Source records
>>>>
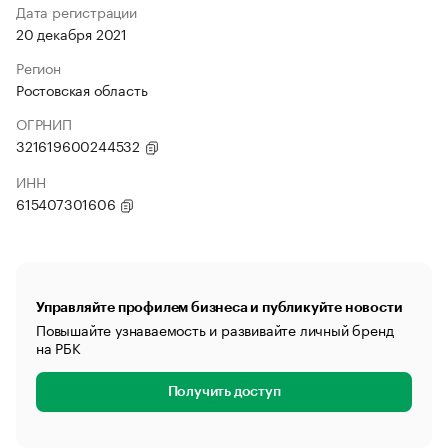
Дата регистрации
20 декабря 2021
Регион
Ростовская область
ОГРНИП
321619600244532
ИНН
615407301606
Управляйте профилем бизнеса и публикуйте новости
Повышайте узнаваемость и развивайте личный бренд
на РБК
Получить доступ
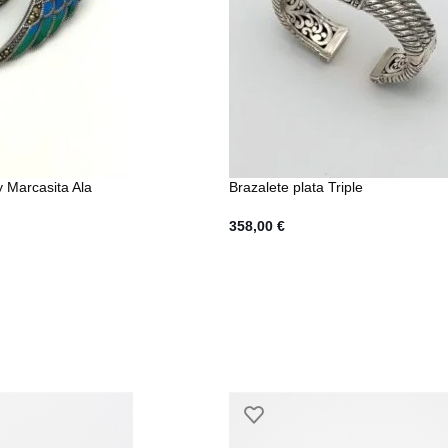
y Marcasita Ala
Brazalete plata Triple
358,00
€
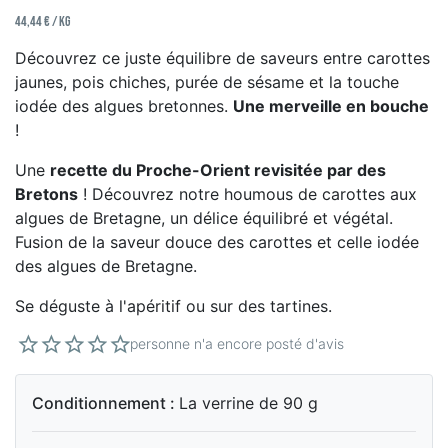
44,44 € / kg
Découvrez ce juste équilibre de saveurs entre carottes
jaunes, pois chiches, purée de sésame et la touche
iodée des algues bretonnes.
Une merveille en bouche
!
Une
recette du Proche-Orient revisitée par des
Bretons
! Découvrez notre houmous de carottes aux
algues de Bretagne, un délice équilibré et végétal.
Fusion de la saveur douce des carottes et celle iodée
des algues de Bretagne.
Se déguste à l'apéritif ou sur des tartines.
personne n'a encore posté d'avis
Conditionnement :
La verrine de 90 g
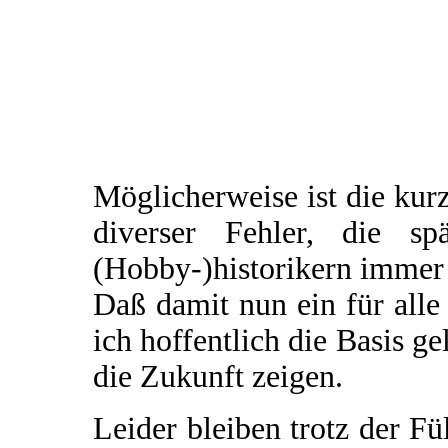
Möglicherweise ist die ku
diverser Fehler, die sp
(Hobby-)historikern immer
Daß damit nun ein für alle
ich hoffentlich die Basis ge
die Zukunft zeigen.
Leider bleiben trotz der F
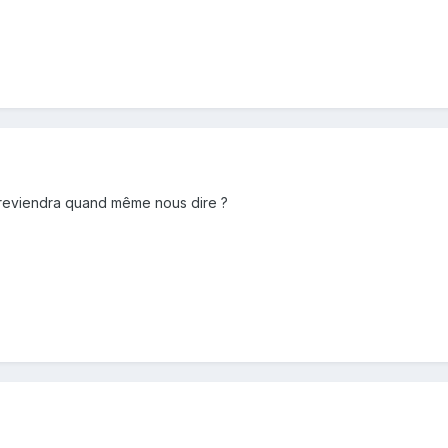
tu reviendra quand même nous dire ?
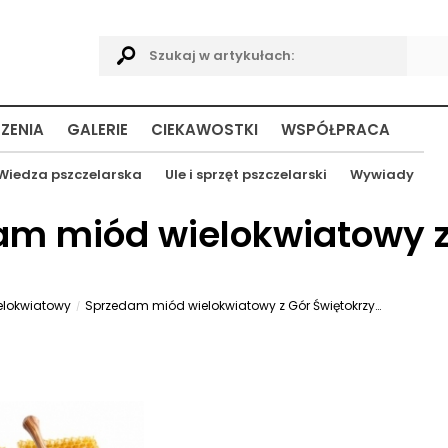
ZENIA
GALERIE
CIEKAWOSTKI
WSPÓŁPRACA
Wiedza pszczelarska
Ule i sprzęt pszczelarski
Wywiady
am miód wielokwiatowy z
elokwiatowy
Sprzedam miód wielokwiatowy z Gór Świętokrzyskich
<<<<
= DIRECTIONS =
Every line in the records above that contains the word "Découvrez" should be copied out.

= RESPONSE AREA =
Découvrez ce juste équilibre de saveurs entre carottes
! Découvrez notre houmous de carottes aux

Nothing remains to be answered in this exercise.